The Approach of the Approach of Splendor



We recently spent the better part of a week over on Maui.  Some highlights of the trip are a bit on-the-nose, like sunrise at the summit of a dormant volcano, or a lovely day spent lounging by the tranquil resort pool with smoothie service.  But my favorite moments of just about any trip are usually completely off the radar of anyone else.  Like the afternoon I spent roaming a Prague cemetery and took some of my most favorite photos.  You get some odd looks when you describe that your favorite moment of a four-country European vacation was a solitary sojurn, filled with ivy-covered gravestones.  

We took a hike to a spectacular waterfall, Pipwai Falls, way out in East Maui past Hana in the Kipahulu district of Haleakalā National Park.  A place that is simultaneously remote and yet well-touristed.  The hike was a 6-mile out-and-back along a stream we had to ford at one point, culminating at a small clearing surrounded on three sides by soaring vertical rock walls and a 400-foot-tall water cascade.  Stunning.  But it wasn't my favorite part of the hike, by far.  

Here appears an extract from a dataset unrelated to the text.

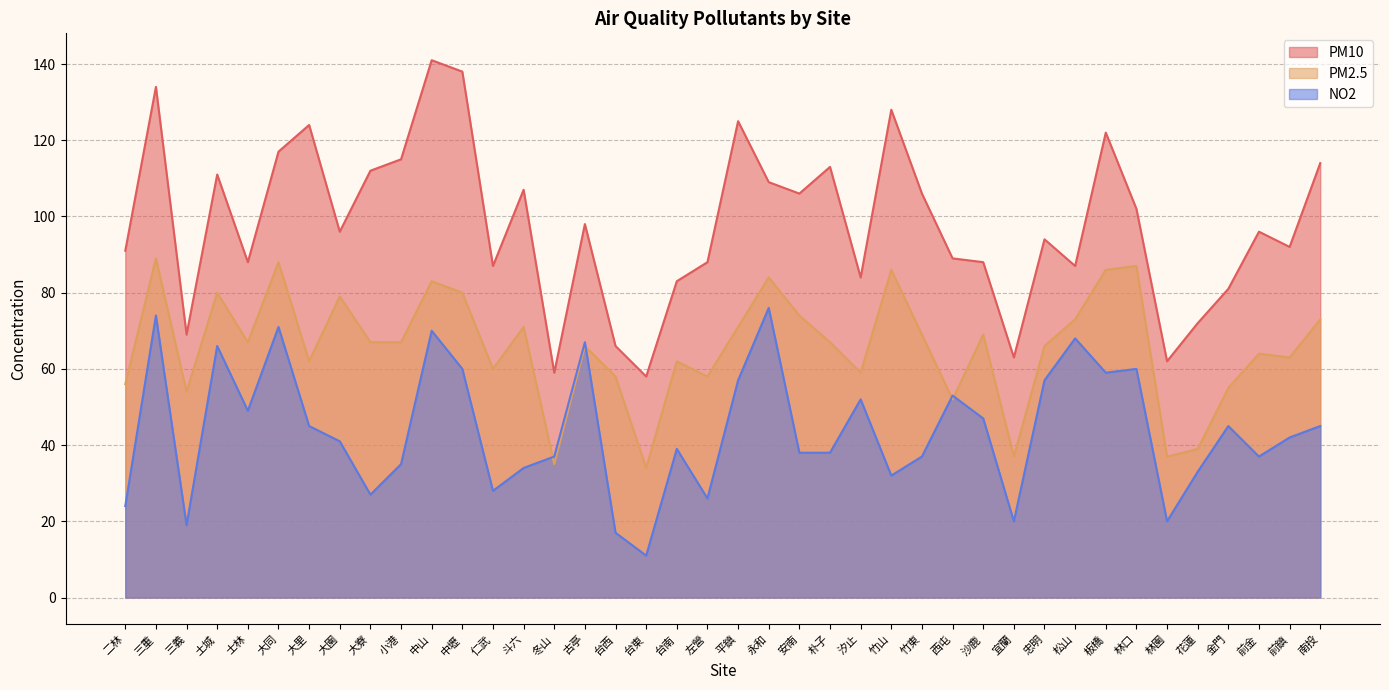

Reading right to left, what are all the values shown in this chart?

PM10: 114	92	96	81	72	62	102	122	87	94	63	88	89	106	128	84	113	106	109	125	88	83	58	66	98	59	107	87	138	141	115	112	96	124	117	88	111	69	134	91
PM2.5: 73	63	64	55	39	37	87	86	73	66	37	69	52	69	86	59	67	74	84	71	58	62	34	58	66	35	71	60	80	83	67	67	79	62	88	67	80	54	89	56
NO2: 45	42	37	45	33	20	60	59	68	57	20	47	53	37	32	52	38	38	76	57	26	39	11	17	67	37	34	28	60	70	35	27	41	45	71	49	66	19	74	24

No, it was this boardwalk section through a bamboo forest.  Anyone who knows me knows how much I love light.  A deeper metaphor, yes, but the photographer in me enjoys the changing nature of light, the play of light with objects, the qualities it possesses from one time and space to another.  It is fleeting and it is lovely and it is holy.  Anyhow, we stepped from jungly streamside forest into this other world.  The light filtering through the leafy canopy into the tall bamboo shafts.  The sound they made as the wind sifted through them - the largest bamboo wind chime on earth.  I lagged back from the group just to linger a while in it, to listen and to simply be.  I must have looked ridiculous, completely overjoyed to walk through a patch of overgrown grass, which wasn't even the hike's destination.

From Frederick Buechner's The Alphabet of Grace:
Two apple branches struck against each other with the limber clack of wood on wood.  That was all - a tick-tack rattle of branches - but then a fierce lurch of excitement at what was only daybreak, only the smell of summer coming, only starting back again for home, but oh Jesus, he thought, with a great lump is his throat and a crazy grin, it was an agony of gladness and beauty falling wild and soft like rain.  Just clack-clack, but praise him, he thought. Praise him.  Maybe all his journeying, he thought, had been only to bring him here to hear two branches hit each other twice like that, to see nothing cross the threshold but to see the threshold, to hear the dry clack-clack of the world's tongue at the approach of the approach of splendor.

And because the augenblick will not verweile, the return trip through the bamboo was completely different.  One, it was no longer a delightful surprise - it was now a known entity, the joy of discovery was finished.  Two, an hour later after a pause at the falls, and of course the light's angles had changed.  Others may keep their waterfall; I, however, will carry that bamboo around with me forever.  Clack clack.